Ruth Urner, Assistant Professor at York University, Toronto, Canada
An invitation to thinking about Machine Learning
Machine learning technologies are being used in various every-day life systems with a growing influence on science, industry and society. This makes it increasingly important for users and society to understand when and whether we can put trust in their predictions. In this talk I will outline which role machine learning theory has played traditionally in providing correctness guarantees for learning methods. However, the immense success of deep learning methods requires new tools for understanding their reliability and brought new challenges.

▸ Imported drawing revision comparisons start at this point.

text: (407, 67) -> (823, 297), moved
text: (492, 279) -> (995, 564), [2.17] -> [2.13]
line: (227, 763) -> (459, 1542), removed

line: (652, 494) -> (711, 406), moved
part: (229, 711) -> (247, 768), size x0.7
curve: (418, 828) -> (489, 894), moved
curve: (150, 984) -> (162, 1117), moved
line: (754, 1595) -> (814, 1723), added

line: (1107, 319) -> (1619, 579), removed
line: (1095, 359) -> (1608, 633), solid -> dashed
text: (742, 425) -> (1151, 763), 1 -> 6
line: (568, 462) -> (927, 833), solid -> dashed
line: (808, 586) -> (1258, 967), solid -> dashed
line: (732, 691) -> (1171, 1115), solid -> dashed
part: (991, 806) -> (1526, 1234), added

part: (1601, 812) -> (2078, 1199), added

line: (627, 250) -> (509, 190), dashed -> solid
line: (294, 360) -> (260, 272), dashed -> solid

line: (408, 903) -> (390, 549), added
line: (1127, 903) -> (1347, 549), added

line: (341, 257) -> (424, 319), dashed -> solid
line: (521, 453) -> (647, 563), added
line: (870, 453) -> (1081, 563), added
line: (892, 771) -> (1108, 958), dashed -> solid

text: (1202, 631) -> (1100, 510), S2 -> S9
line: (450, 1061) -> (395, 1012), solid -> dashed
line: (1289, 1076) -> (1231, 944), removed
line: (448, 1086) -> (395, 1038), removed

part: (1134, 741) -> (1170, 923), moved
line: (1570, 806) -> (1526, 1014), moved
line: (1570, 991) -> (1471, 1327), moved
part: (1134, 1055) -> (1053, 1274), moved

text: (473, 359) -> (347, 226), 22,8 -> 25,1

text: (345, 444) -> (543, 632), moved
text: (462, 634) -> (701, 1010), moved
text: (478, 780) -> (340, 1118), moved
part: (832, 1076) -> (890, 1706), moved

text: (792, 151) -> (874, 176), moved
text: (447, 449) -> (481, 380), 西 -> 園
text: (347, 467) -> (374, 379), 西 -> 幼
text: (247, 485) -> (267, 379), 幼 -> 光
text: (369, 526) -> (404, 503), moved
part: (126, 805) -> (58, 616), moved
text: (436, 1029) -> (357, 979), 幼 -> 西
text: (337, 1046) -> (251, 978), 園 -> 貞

I will argue why many of these new challenges, such as privacy or fairness issues, inherently require theoretical treatment.
17:05 - 17:35
Swiss Re Centre for Global Dialogue
Read more about the Swiss Re Centre.
How to get here?
The venue is 15 min of walk away from the Rüschlikon train station.
There will be shuttle buses running from the Rüschlikon train station to the venue in the morning and back after the last session of the day. Please make sure you arrive to the Rüschlikon station on time (7:50 earliest and no later than 8:20) if you want to take the shuttle bus.
Thursday, 04 April 2019
07:50 first ride from Rüschlikon train station to the conference venue
09:15 last ride to the conference venue
18:15 first ride from the venue to Rüschlikon
19:15 last ride from the venue to Rüschlikon
Friday, 05 April 2019
07:50 first ride from Rüschlikon train station to the conference venue
09:15 last ride to the conference venue
17:45 first ride from the venue to Rüschlikon
19:15 last ride from the venue to Rüschlikon
Child care and accessibility
We offer on-site child care to our participants in English and German. The service is run by the company Care4Kids from 8am to 6pm during conference days. Please let us know about the special needs of your child/children in the application form.
We are committed to making our conference a great experience for everyone. That also means we are doing our best to accommodate the special needs of the participants. The conference venue is fully accessible and the lunch area will be equipped with low tables for the participants in the wheelchair. In case we have hearing-impaired participants, the talks will be live captioned.